The currently suffering tourism sector will also take advantage of these options: With Extended Reality (XR), dream places and holiday destinations could be brought into the living room at home. Even cultural institutions have already discovered the virtual world for themselves and organize virtual tours of museums and exhibitions – often these tours reveal more than a normal visit to the site.
Smart Manufacturing and Industry 4.0
In the future, the networking of machines and sensors will be accelerated. If this is coupled with digital business processes, planning and production will change fundamentally.
The reason: throughout the entire production process, sensors permanently determine data. And these provide helpful information on how companies can improve their efficiency.

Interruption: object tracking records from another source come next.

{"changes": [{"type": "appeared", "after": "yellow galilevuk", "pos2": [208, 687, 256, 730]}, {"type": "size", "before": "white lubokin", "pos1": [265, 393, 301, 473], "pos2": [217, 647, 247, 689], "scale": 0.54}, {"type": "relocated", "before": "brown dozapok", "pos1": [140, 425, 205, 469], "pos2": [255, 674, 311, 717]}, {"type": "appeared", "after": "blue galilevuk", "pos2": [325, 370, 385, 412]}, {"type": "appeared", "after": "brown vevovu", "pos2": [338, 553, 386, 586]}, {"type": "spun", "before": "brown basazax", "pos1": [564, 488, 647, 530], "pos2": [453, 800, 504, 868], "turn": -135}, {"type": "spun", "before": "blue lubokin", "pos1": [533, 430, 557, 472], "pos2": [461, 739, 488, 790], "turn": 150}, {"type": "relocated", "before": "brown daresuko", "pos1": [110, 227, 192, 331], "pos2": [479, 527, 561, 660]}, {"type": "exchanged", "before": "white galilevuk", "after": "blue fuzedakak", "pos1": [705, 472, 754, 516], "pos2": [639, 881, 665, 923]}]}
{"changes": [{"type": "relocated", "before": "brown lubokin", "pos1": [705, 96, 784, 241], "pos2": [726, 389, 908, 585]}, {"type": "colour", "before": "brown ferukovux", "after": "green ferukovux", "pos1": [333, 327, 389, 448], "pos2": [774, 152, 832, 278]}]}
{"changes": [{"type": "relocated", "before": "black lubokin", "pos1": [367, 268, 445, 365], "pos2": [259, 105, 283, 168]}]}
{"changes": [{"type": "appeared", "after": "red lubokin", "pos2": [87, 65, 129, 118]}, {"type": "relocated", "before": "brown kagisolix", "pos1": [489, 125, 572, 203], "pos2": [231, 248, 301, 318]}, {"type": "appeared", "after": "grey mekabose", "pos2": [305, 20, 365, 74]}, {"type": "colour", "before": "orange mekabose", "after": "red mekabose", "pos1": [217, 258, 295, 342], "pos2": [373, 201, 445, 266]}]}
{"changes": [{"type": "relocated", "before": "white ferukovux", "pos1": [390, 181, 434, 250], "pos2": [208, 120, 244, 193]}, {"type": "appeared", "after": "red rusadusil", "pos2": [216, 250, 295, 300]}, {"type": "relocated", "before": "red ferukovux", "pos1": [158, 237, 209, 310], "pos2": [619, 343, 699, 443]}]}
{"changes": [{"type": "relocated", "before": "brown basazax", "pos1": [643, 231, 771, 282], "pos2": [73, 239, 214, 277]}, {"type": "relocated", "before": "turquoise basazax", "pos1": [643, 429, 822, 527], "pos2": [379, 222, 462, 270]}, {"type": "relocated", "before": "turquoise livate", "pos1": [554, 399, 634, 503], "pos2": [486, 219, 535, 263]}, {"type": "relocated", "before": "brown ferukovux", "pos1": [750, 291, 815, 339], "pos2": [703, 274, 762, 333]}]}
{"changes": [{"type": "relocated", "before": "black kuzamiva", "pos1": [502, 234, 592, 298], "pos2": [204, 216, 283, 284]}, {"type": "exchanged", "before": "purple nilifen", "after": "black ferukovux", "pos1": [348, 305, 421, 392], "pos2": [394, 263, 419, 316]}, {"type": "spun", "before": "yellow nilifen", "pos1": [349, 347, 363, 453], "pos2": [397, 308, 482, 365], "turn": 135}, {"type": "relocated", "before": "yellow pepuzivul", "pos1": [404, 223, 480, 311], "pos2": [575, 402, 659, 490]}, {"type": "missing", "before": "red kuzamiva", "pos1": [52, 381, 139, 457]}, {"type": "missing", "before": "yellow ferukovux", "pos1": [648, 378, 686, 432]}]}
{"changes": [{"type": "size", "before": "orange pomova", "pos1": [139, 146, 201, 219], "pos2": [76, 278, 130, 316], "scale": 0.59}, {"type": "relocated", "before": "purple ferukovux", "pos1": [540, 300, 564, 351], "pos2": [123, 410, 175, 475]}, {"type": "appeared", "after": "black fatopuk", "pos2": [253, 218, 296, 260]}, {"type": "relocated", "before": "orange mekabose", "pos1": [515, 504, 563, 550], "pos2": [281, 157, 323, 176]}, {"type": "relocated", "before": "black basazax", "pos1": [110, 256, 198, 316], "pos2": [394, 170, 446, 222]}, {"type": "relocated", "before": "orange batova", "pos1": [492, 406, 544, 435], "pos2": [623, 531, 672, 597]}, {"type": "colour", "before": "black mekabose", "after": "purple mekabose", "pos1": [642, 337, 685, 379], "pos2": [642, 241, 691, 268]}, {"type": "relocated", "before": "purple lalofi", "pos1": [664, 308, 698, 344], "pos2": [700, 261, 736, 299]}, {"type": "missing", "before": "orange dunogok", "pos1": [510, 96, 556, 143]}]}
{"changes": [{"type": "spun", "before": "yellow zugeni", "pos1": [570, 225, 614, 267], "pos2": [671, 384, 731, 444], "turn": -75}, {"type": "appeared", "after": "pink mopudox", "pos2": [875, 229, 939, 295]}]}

Even after completion, the product communicates via IoT and provides information for big data evaluations.
Due to the permanent data transfer, statements can be made about a certain service and maintenance interval. The advantage for companies: Their supply and supply chain can then be predicted more precisely and the effort along the value chain can be reduced to an absolute minimum.
Conclusion and outlook
Currently, most countries are doing everything they can to curb or completely prevent an economic downturn. Innovations that lead to technological expansion will almost certainly be promoted with large investments. These can range from large smart city initiatives to smaller platforms that optimize the disaster management of many companies. IoT projects and virtual reality should also be used by companies from various industries to position themselves more broadly and independently. Now good means and techniques are needed to cushion the effects of the corona pandemic and to use them for themselves.